**Entries provided:**
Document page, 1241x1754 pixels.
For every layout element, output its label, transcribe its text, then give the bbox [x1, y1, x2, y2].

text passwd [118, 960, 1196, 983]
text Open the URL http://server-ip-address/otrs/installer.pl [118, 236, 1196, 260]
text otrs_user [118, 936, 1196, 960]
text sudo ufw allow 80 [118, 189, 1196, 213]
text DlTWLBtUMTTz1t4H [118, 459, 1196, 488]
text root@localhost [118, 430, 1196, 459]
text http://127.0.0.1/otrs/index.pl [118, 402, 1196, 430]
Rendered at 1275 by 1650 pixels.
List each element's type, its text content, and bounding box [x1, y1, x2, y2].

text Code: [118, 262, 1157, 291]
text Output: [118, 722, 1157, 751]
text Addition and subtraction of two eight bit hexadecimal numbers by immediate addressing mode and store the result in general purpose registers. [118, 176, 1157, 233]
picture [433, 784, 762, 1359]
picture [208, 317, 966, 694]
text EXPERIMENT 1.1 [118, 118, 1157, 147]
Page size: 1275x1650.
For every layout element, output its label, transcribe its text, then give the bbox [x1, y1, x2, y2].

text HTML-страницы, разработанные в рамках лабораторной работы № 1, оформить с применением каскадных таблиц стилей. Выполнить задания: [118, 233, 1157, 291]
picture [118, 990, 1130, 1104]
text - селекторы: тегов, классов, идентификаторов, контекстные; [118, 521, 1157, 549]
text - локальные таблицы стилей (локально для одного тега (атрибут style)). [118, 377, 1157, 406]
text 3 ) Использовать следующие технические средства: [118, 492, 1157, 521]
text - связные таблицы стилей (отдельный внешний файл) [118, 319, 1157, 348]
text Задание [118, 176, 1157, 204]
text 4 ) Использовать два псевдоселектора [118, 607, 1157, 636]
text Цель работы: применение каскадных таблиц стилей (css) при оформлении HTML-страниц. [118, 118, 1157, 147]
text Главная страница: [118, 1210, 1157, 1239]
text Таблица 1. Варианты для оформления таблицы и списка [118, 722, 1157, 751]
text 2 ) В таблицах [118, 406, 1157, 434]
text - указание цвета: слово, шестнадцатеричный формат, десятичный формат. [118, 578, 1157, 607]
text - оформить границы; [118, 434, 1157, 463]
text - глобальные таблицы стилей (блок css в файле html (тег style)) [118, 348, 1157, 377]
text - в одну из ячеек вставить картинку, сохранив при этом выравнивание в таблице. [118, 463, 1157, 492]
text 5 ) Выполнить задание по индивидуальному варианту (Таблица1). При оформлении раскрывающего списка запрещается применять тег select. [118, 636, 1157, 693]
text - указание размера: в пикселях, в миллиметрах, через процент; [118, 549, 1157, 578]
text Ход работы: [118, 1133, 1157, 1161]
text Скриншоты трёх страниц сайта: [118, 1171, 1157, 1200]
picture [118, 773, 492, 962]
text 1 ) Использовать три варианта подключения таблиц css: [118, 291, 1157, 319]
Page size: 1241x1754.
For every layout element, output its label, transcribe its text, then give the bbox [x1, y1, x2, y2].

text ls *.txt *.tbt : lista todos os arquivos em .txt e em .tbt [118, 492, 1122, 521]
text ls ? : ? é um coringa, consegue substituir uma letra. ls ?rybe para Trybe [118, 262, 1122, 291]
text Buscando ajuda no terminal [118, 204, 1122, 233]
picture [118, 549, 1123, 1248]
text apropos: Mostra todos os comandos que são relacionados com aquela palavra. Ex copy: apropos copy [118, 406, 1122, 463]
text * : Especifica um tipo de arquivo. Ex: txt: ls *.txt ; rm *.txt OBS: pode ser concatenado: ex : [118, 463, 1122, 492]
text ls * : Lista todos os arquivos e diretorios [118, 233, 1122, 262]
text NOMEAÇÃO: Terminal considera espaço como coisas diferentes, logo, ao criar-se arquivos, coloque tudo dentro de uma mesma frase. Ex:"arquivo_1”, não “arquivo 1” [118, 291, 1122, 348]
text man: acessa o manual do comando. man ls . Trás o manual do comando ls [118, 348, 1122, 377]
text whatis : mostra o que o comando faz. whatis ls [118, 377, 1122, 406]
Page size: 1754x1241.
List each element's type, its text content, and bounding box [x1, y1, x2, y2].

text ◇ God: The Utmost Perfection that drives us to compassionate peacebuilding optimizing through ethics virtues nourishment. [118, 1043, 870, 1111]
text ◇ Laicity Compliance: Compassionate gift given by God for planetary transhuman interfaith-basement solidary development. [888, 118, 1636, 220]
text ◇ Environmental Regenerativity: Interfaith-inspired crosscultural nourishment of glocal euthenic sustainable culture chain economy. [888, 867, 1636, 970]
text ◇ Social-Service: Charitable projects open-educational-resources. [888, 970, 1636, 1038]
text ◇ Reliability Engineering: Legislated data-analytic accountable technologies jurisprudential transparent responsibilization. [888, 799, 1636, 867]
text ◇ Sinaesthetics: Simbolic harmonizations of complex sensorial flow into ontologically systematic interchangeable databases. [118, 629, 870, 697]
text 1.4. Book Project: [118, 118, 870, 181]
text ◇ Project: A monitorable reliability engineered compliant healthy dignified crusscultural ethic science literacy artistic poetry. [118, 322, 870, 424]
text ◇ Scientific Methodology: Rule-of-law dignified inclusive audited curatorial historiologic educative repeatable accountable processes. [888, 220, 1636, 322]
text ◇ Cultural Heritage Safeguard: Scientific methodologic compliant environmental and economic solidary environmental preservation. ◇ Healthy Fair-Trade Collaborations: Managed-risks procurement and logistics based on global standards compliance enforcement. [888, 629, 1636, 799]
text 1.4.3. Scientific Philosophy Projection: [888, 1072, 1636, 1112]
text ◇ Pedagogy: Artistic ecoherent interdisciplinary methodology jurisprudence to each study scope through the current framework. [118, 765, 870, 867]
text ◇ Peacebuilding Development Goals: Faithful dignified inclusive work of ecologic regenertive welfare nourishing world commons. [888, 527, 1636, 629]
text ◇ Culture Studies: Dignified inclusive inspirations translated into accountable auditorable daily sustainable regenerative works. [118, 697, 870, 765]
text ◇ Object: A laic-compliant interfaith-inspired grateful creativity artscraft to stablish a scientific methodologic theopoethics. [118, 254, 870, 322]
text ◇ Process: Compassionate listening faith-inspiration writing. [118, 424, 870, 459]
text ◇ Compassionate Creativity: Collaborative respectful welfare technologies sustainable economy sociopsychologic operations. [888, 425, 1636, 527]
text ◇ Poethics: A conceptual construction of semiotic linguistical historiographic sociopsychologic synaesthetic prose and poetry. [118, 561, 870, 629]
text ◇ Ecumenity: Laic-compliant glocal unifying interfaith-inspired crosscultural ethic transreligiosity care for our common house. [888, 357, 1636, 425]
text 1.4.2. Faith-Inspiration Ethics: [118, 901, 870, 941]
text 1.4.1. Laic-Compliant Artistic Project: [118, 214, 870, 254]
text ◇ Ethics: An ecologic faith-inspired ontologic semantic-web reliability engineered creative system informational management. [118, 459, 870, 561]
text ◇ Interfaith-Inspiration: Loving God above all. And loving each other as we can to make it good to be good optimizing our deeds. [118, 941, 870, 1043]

**Aim:** Reproduce the data lines in the stretch from the line containing "text HTML-страницы, разработанные" through the line containing "text 4 ) Использовать", substituting "Применить" for "Использовать" and leaving everything else unchanged. Output only those lines.

**The reply:**
text HTML-страницы, разработанные в рамках лабораторной работы № 1, оформить с применением каскадных таблиц стилей. Выполнить задания: [118, 233, 1157, 291]
picture [118, 990, 1130, 1104]
text - селекторы: тегов, классов, идентификаторов, контекстные; [118, 521, 1157, 549]
text - локальные таблицы стилей (локально для одного тега (атрибут style)). [118, 377, 1157, 406]
text 3 ) Применить следующие технические средства: [118, 492, 1157, 521]
text - связные таблицы стилей (отдельный внешний файл) [118, 319, 1157, 348]
text Задание [118, 176, 1157, 204]
text 4 ) Применить два псевдоселектора [118, 607, 1157, 636]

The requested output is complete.